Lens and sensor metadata
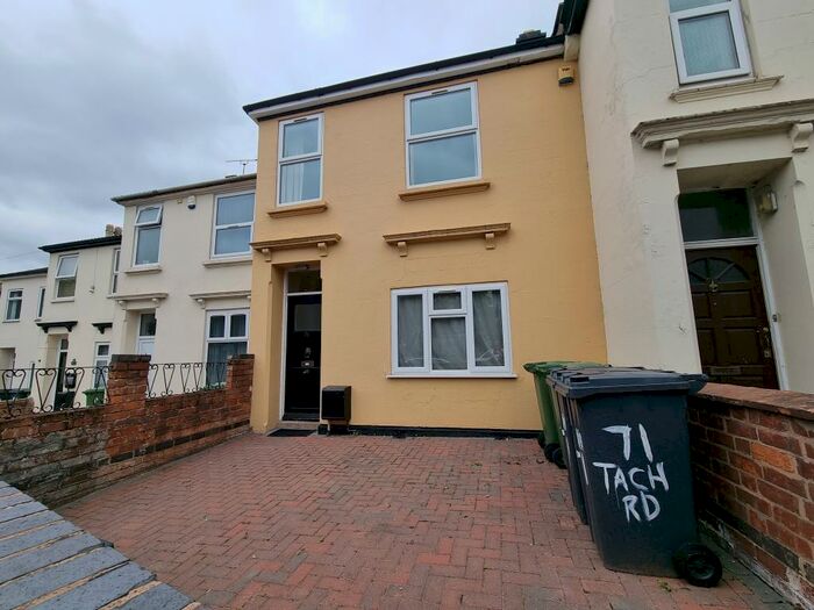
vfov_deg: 89.9
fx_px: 306
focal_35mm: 13
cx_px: 407
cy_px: 305
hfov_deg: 106.2
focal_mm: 2.2
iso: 50
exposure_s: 1/1360
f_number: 2.2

#### PROBLEM TO SOLVE:
The entries are to be restated word for word, with pictures omitted.

#### RESULT:
vfov_deg: 89.9
fx_px: 306
focal_35mm: 13
cx_px: 407
cy_px: 305
hfov_deg: 106.2
focal_mm: 2.2
iso: 50
exposure_s: 1/1360
f_number: 2.2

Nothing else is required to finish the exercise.